The Sican Network: partners

The Turin girl from America
with a passion
for “Sicilian-ness”

Laura Massoni has lived in Sicily for seven years
and runs
a tourism services company

A Turin native by birth, who grew up in the shadow of Lingotto during the most intense years of labor protests, Laura Massoni was nourished by “Sicilian-ness” even before she knew Sicily, where she now lives and runs her tourism services company, Pure Sicily in Sant’Angelo Muxaro, the lead partner in the Sicani Villages project.
“When I was a child,” she says, “in my neighborhood I was surrounded by ‘mandarins,’ as the Sicilians who lived in Turin were called then and whom I adored: I loved their way of being together, of experiencing family. Sicily was already in my heart, but it would be many years before I really got to know it. After graduation, I went to the United States to improve my English and study tourism. To support myself, I was working as an au pair with a very wealthy California family: two hours in the morning and two in the afternoon, complete with going out driving a Porsche to run errands at the time. The idea was to stay for a year, but instead I stayed in California for a quarter of a century. What happened was that I fell in love with a nice guy from San Diego and we started a family: today we have four children, the two youngest still in school.”
The idea of returning “home,” which used to peep out every now and then, became more and more present as time went on. And so, seven years ago, the change of course. “My husband and I,” says Laura Massoni, “decided to try living in Italy for a year. The biggest concerns were about the kids’ education and the climate: my better half, as a good Californian, had no intention of feeling too cold. So once we chose Sicily and identified an international school, we were off. Now we have been here for seven years, and the strange thing is that neither I nor he have any relatives on the island; you could say that we chose it on the wave of my adolescent fascination with that ‘Sicilian-ness’ made up of warmth and joie de vivre, which I used to breathe in the Lingotto neighborhood.”

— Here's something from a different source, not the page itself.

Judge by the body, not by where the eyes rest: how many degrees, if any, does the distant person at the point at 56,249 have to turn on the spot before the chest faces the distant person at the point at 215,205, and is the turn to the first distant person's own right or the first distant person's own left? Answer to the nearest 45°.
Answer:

Thus was born Pure Sicily, which handles high-level international tourism, especially North American. “Those who decide to come to the Sicans,” says Massoni, ” are travelers, not hit-and-run tourists. These are people who really want to get to know the area, those who live there and the excellent products that are produced there. Wines, oil, cheeses, perhaps the fruit of the work of those returning Sicilians, who today carry on the family business in an innovative way and on the back of the experience gained abroad.”
After the success at the TTG Travel Experience in Rimini, where Sicani Villages attracted the attention of numerous tour operators from different countries around the world, the next important appointment for the Sicani Network project is at the 27th edition of the Mediterranean Tourism Exchange in Naples (March 14-16 at the Mostra d’Oltremare in Viale Kennedy). Three days in which a turnout of about twenty thousand professional visitors is expected; the last day, Saturday, March 16, will also be open to the public: one more opportunity to promote directly to potential customers vacation proposals for the upcoming Easter. In short, a good showcase for the Sicans.
“Connected to the fair in Naples,” says Laura Massoni, “there are four educationals, that is, four scouting trips of our territory by sector operators. The first, to be held in early March, is dedicated to the world of information: from Giuliana to the Andromeda Theater, to the Bovo Marina coast and Borgo Giallonardo… We will bring specialized journalists to the heart of the Sicans to introduce them to a precious and unusual Sicily; also involved in the Valley of the Temples in Agrigento is Casa Barbadoro. Great attention is paid to nature tourism: one of the four educationals is dedicated exclusively to equestrian tourism enthusiasts.”